Innerhalb von ein paar Herzschlägen war sie nur Zentimeter von der Waffe entfernt.
»Ich sagte: Stopp!« Sie griff den Lauf und verdrehte ihn mit den bloßen Händen, wobei sie den Stahl wie einen Pfeifenreiniger nach hinten umbog.
»Fick dich!« Die Frau zog ein Messer und schoss auf Kristen zu.
In diesem Moment schwor sie sich, niemals wie diese Frau zu werden – besessen von Mord und Totschlag. Ihre Bereitschaft weiter zu töten, selbst angesichts der offensichtlichen Niederlage, war einfach nur widerlich.
Der Gedanke ließ Kristen innehalten. Sie wollte diese Frau nicht töten – sie wollte niemanden mehr töten, es sei denn es musste sein, um die Menschen zu schützen, die sie liebte.

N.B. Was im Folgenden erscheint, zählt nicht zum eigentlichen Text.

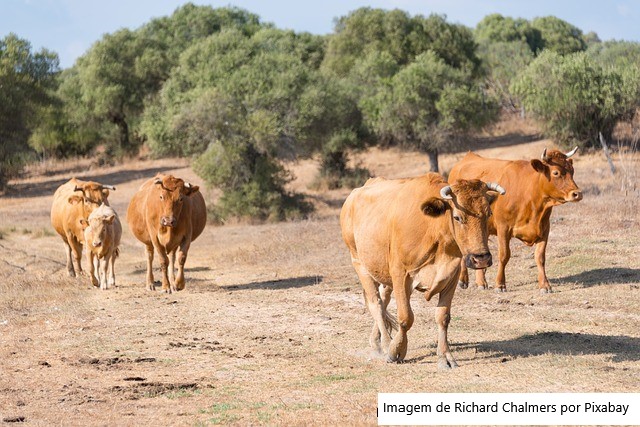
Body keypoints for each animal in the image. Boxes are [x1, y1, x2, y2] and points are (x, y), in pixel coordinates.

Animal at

Anstatt die Frau am Hals zu packen oder ihr einen Tritt in die Brust zu verpassen oder ein beliebiges anderes einfaches Manöver einzusetzen, das jetzt wegen ihrer Stahlhaut tödlich wäre, schlug sie einfach mit aller Kraft auf das Maschinengewehr und wiederholte: »Ich sagte, aufhören!«
Der Schlag war ausreichend, die Waffe zu zerstören als wäre sie aus Spielknete und nicht aus Metall. Er war auch ausreichend, den Laufsteg von den Stützen zu trennen, an denen er aufgehängt war. Die gesamte Anlage krächzte und wackelte.
»Warte!«, rief sie der Frau zu, aber diese hatte offensichtlich nicht die erforderlichen Reflexe. Als die Plattform zu schwanken begann, stürzte sie von der Kante und mitten in das SWAT-Team in einen unansehnlichen Tod.
»Raus hier!«, schrie Kristen den Leuten unter ihr zu.
»Ihr habt sie gehört. Los, raus!«, befahl Drew den Beamten um ihn und niemand widersprach.
Als der Steg sich löste, verließ ihr SWAT-Team gerade das Gebäude und entfernte sich schnell von dem herabfallenden Stück Metall.
Kristen sprang über das sich windende Netz aus Plattformen, Geländern und Leitern bis zum Boden. Ihr Gewicht war so immens, dass sie bei ihrer Landung den Beton sprengte.
Der Steg folgte mit einem donnernden Krachen, zertrümmerte alles und setzte eine große Staubwolke frei.
Ruhig stand Kristen auf und verließ das Gebäude.